Two landmark publications with one or more co-authors from the University of Cincinnati Gardner Neuroscience Institute outline a transformative approach to defining, studying and treating Parkinson's disease. Rather than approaching Parkinson's disease as a single entity, the international cadre of researchers advocates targeting therapies to distinct "nodes or clusters" of patients based on specific symptoms or molecular features of their disease.
Alberto Espay, MD, associate professor of neurology at the UC College of Medicine and director of the James J. and Joan A. Gardner Family Center for Parkinson's Disease and Movement Disorders, is lead author of the publications, which recently appeared online in the journals Nature Reviews Neurology and Movement Disorders.
"The time has come to ask what we should be doing differently," Espay says. "Medical science has made a global investment of $23 billion in therapies with the promise to slow down the progression of Parkinson's disease, and the 17 completed phase III clinical trials have yielded little more than disappointment. We need to ask whether the growing number of failed trials might be explained by our single-target and single-disease approach to drug development."
Espay and his colleagues theorize that Parkinson's is not one disease but rather several diseases when considered from genetic and molecular perspectives. They acknowledge that viewing Parkinson's as a single disorder that predominantly involves dopamine-neuron degeneration has been useful in the development of treatments for symptoms, such as tremor and unstable walking, that touch the vast majority of patients. At the same time, this view has yet to deliver a therapy that is effective in slowing, modifying or curing Parkinson's. One important reason, Espay says, could be that promising molecular therapies have been tested in large clinical trials of people who share the diagnosis of Parkinson's, but not to the specific disease subtype most likely to benefit.
The researchers advocate a "precision medicine" approach that is rooted in systems biology, an inter-disciplinary study that focuses on the complex interactions of biological systems.
"Looking at the disease from a systems biology perspective allows us to recognize that our patients can be divided into subtypes based on genetic, biological and molecular abnormalities," Espay says. "As a result, they will respond differently to different therapies."

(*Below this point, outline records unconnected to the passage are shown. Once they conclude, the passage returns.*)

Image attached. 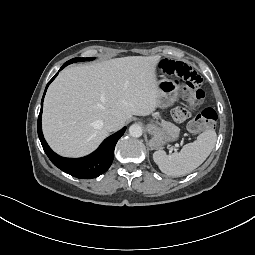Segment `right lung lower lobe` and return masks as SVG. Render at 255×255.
Returning a JSON list of instances; mask_svg holds the SVG:
<instances>
[{"mask_svg":"<svg viewBox=\"0 0 255 255\" xmlns=\"http://www.w3.org/2000/svg\"><path fill=\"white\" fill-rule=\"evenodd\" d=\"M71 63L72 61L70 60L67 61L60 68V70H62L64 67H66L67 65ZM57 74L58 73H56L55 76L47 84L45 92L47 90V87L52 82V80L57 76ZM45 92H44V95H45ZM44 95L42 98L41 110L38 117L37 127H38V136L41 141L42 147L46 155L51 160V162L62 171L80 179H92L106 172L113 161L115 145L117 141L119 140V138L124 134L126 127H124L120 131L116 132L115 134L105 139L102 142V144L99 146V148L88 156H85L83 158L61 157L57 155L54 151H52V149L48 146L42 133L41 114H42Z\"/></svg>","mask_w":255,"mask_h":255,"instance_id":"1","label":"right lung lower lobe"}]
</instances>
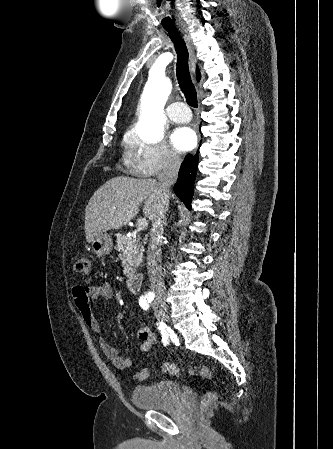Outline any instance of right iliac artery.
Segmentation results:
<instances>
[{
	"instance_id": "1",
	"label": "right iliac artery",
	"mask_w": 333,
	"mask_h": 449,
	"mask_svg": "<svg viewBox=\"0 0 333 449\" xmlns=\"http://www.w3.org/2000/svg\"><path fill=\"white\" fill-rule=\"evenodd\" d=\"M154 296L153 295H145L143 297L140 298L139 300V305L144 309L147 310L148 308V303L153 301ZM165 342V341H164Z\"/></svg>"
}]
</instances>
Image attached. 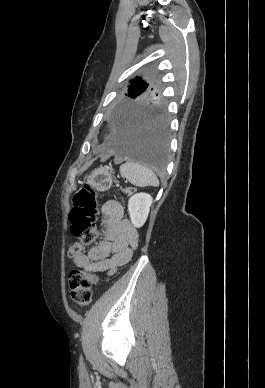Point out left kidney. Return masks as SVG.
<instances>
[{
    "label": "left kidney",
    "instance_id": "1",
    "mask_svg": "<svg viewBox=\"0 0 265 388\" xmlns=\"http://www.w3.org/2000/svg\"><path fill=\"white\" fill-rule=\"evenodd\" d=\"M151 204L152 198L149 194H134V196H131L128 202V210L130 220L135 228H141L145 224Z\"/></svg>",
    "mask_w": 265,
    "mask_h": 388
}]
</instances>
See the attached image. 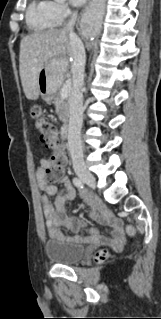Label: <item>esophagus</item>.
<instances>
[{
	"label": "esophagus",
	"instance_id": "1",
	"mask_svg": "<svg viewBox=\"0 0 161 319\" xmlns=\"http://www.w3.org/2000/svg\"><path fill=\"white\" fill-rule=\"evenodd\" d=\"M76 26H77V27H79V26H80V21H79V20L77 21Z\"/></svg>",
	"mask_w": 161,
	"mask_h": 319
}]
</instances>
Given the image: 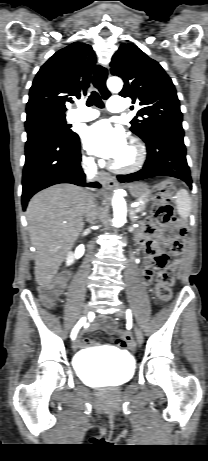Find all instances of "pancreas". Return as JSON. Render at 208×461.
Listing matches in <instances>:
<instances>
[{
    "mask_svg": "<svg viewBox=\"0 0 208 461\" xmlns=\"http://www.w3.org/2000/svg\"><path fill=\"white\" fill-rule=\"evenodd\" d=\"M148 202H149V197L148 196L139 199L140 206L138 207L137 211L140 212V211L145 210Z\"/></svg>",
    "mask_w": 208,
    "mask_h": 461,
    "instance_id": "obj_1",
    "label": "pancreas"
}]
</instances>
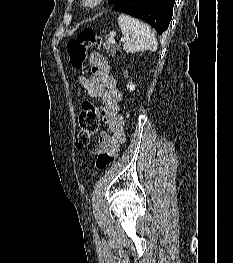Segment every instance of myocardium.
I'll return each instance as SVG.
<instances>
[{
	"mask_svg": "<svg viewBox=\"0 0 233 263\" xmlns=\"http://www.w3.org/2000/svg\"><path fill=\"white\" fill-rule=\"evenodd\" d=\"M105 0H82V6L88 10L99 8Z\"/></svg>",
	"mask_w": 233,
	"mask_h": 263,
	"instance_id": "f54148a6",
	"label": "myocardium"
}]
</instances>
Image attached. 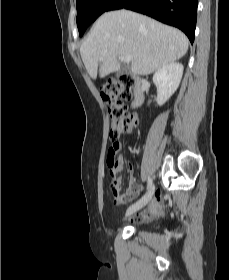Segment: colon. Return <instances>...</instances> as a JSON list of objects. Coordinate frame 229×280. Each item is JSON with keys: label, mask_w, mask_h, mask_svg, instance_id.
Segmentation results:
<instances>
[{"label": "colon", "mask_w": 229, "mask_h": 280, "mask_svg": "<svg viewBox=\"0 0 229 280\" xmlns=\"http://www.w3.org/2000/svg\"><path fill=\"white\" fill-rule=\"evenodd\" d=\"M135 81L128 75L121 76L117 80L109 81L100 87V94L104 102L109 106L110 140L108 149V166L112 169L116 163L115 155L120 147L121 135L128 133L134 126L132 118L127 117L124 101L131 99Z\"/></svg>", "instance_id": "1"}]
</instances>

Neurologists have long observed the many faces of Parkinson's in their patients. Some progress rapidly in their disease, some slowly. Some develop dementia relatively early, while others do not.
Tests have also revealed that patients develop deposits of alpha-synuclein, a protein, to varying degrees in the brain, colon, heart, skin, and olfactory bulb. But while these deposits have been thought to be common denominators in most individuals with Parkinson's, they may represent byproducts of a range of biological abnormalities and may not be the best targets of therapy. "Chasing this tail could prove an elusive target," Espay says.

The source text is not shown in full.